Rivers Whisper

Author
Gerhard Epke

The doggone river slips by me
But whispers all of her secrets in a foreign tongue
I’ve translated from the dictionaries and listen to the words

I look at our numbers and our drawings and the sum
Does not equal my sense of magnitude of the secrets that she carries in her tongue.

Are we limited by science and these numbers and these words?
Is the answer plain to see in the stones and in the birds?
I support your efforts to quantify the fish
And it might be true that incremental expansion of our minds
Will lead us to the answer of a question we designed
But it seems worth thinking about the things that we will miss
By designing questions to which science can be applied.

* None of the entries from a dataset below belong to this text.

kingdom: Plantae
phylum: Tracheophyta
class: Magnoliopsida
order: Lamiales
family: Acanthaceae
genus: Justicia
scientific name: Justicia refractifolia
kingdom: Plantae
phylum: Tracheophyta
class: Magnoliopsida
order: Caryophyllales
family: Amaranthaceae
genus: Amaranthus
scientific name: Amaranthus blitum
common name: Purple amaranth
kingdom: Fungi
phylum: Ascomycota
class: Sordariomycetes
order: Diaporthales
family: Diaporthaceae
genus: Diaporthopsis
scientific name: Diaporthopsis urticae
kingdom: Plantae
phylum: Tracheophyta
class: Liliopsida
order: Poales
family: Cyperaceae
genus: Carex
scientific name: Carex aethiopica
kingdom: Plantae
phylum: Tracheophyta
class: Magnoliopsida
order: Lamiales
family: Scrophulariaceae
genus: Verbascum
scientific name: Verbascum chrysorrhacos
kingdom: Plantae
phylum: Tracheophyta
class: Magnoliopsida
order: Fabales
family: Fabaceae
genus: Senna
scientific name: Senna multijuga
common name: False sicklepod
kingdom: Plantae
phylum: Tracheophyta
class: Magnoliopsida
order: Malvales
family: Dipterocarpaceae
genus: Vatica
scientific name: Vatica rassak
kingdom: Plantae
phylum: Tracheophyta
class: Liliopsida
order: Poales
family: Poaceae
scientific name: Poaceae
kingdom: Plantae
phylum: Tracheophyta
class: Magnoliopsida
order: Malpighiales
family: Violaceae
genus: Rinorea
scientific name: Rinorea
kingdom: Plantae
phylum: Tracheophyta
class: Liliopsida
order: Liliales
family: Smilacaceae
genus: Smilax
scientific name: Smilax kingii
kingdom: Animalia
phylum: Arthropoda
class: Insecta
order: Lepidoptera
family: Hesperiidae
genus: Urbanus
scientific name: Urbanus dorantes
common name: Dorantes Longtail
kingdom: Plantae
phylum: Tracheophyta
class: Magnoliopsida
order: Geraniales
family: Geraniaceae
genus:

What will be the next frontier of integrated thought?
Does Larry know the answer with a yin-yang on his hat?
If the things we know are a series, does it converge upon one thing
Or does it expand forever and leave the people puzzling
Over the quality of our questions and what the river sings.

Now I’m back at home, drifting off to sleep.
Six new dimensions of comprehension exist within my mind
And through struggling with numbers and maps and many words
The tables turn on my sense that we cannot ever find
A meaning to the mystery and chaos of the field.

I’m piecing together stories
of how the folds
in mother earth’s body
changed from a rainstorm a few geologic seconds ago.

That the numbers and the maps and my intuition all agree
On a story we can tell folks about the Tuolumne
Fills me back up with confidence for the institution of scientific thought
As a means of understanding nature and its ways
so I intentionally stop the filling before it reaches the top.